A Bridge Between Us, based on a true story, follows Emily Warren Roebling, the wife of the Brooklyn Bridge’s chief engineer who reluctantly steps into his role when he’s paralyzed during the bridge’s construction, becoming the world’s first female engineer.
I Don’t Dream in Spanish Anymore centers around a scientist who needs to return to her roots to escape an ancestral curse threatening her and her unborn child.
Keesha Goes to Camp follows a nerdy Black tween who is sent to an outdoor summer camp where the introverted booksmart girl is challenged by nature, rivals and the opposite sex.
As its 2024 edition kicks off on Thursday, the Athena Film Festival has also revealed the honorees for its festival awards.

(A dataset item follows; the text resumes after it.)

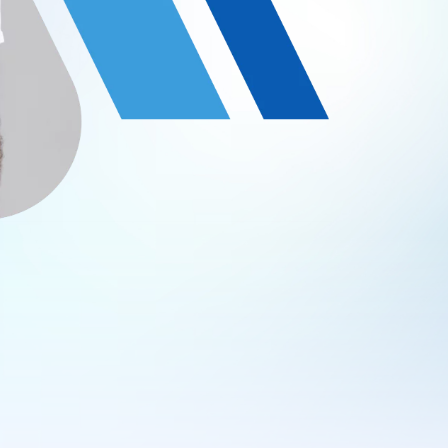
Brazil, Sao Paulo
các gói
Xem tất cả vị trí
tâm trợ giúp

Scarce writer Mrittika “Mou” Sarin, whose screenplay was featured on the 2023 Athena List, will receive the Alfred P. Sloan Foundation Athena List Development Grant, a $20,000 award given to an Athena List finalist or winner that focuses on a woman in a STEM-themed project.
The writers of 2024 Athena List finalist SKRRT!, Gabriela Garcia Medina and Katherine Craft, will receive the Disney Athena List Development Grant, a $10,000 award in partnership with Walt Disney Studios to help them with the development of their script.

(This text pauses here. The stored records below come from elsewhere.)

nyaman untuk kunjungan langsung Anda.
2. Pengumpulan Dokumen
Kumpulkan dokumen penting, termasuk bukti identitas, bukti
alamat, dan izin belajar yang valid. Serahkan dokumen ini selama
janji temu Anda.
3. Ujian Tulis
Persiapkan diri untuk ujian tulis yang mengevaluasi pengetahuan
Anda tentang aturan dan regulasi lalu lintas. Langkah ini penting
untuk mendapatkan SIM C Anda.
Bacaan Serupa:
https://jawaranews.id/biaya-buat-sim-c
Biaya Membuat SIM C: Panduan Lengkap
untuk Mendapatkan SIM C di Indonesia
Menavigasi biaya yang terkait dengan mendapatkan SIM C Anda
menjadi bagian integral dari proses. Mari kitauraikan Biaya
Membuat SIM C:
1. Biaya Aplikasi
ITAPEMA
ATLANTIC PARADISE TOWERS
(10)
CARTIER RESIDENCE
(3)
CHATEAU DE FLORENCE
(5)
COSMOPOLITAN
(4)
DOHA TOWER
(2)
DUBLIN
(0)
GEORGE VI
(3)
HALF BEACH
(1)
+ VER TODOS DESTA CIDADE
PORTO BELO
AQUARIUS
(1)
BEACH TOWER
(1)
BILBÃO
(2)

Until Branches Bend director Sophie Jarvis will receive the breakthrough award, in partnership with Netflix. The $25,000 award is given to a feature-length film directed by a first- or second-time filmmaker without a U.S. theatrical distribution deal.
And The Pepper writer Christine Garver will receive the Chinonye Chukwu Emerging Writer Award, in partnership with Christine A. Schantz, a $10,000 award given to a feature-length writer who previously participated in an Athena Film Festival writers lab, with the money designed to help them with the development of their feature-length script.
It was previously announced that the festival will honor Fancy Dance writer-director Erica Tremblay, whose directorial debut film stars Lily Gladstone, with the first Jaya Award, presented in partnership with the Ilumine Service Foundation. The $10,000 grant is dedicated to honoring an Indigenous filmmaker from North America whose film features a women-centric narrative with a compelling female lead.
Additionally, Asha Dahya’s Someone You Know, featuring three women who share their stories about receiving abortions later in their pregnancies, will have its world premiere before the Abortion Storytelling panel, featuring Dahya and other women working to dismantle stigma and promote acceptance of abortion storytelling. The festival has also named the first group of winners to its Abortion Pipeline Project lab initiative, a screenplay competition designed to increase the number of diverse, accurate and positive stories related to abortion in the Hollywood script pipeline. Each of the winners will participate in a lab, receive funds and be connected with reproductive justice leaders as mentors.
“We’re thrilled to celebrate this year’s stellar honorees and to share all of our 2024 programming with audiences at the festival this weekend,” Athena Film Festival artistic director Melissa Silverstein said in a statement. “Our year-round programs, encompassing grants, fellowships and lab initiatives, are designed to support writers and women-centered projects at various stages of development and ultimately to uphold and extend the mission and vision of the festival all year.”
Umbreen Bhatti, the Constance Hess Williams director of Barnard’s Athena Center for Leadership, which presents the festival with Women and Hollywood, added, “After many months of preparation and hard work, our teams at the festival and the Athena Center could not be more excited to share this year’s curated programming with audiences over the next few days. The festival continues to be the creative embodiment of the Athena Center’s mission, as a space where we can challenge tired and limiting narratives about women’s leadership and co-create a world that values collaboration, inclusion and our stories.”
The 14th Athena Film Festival runs from Thursday through Sunday at Barnard College in New York.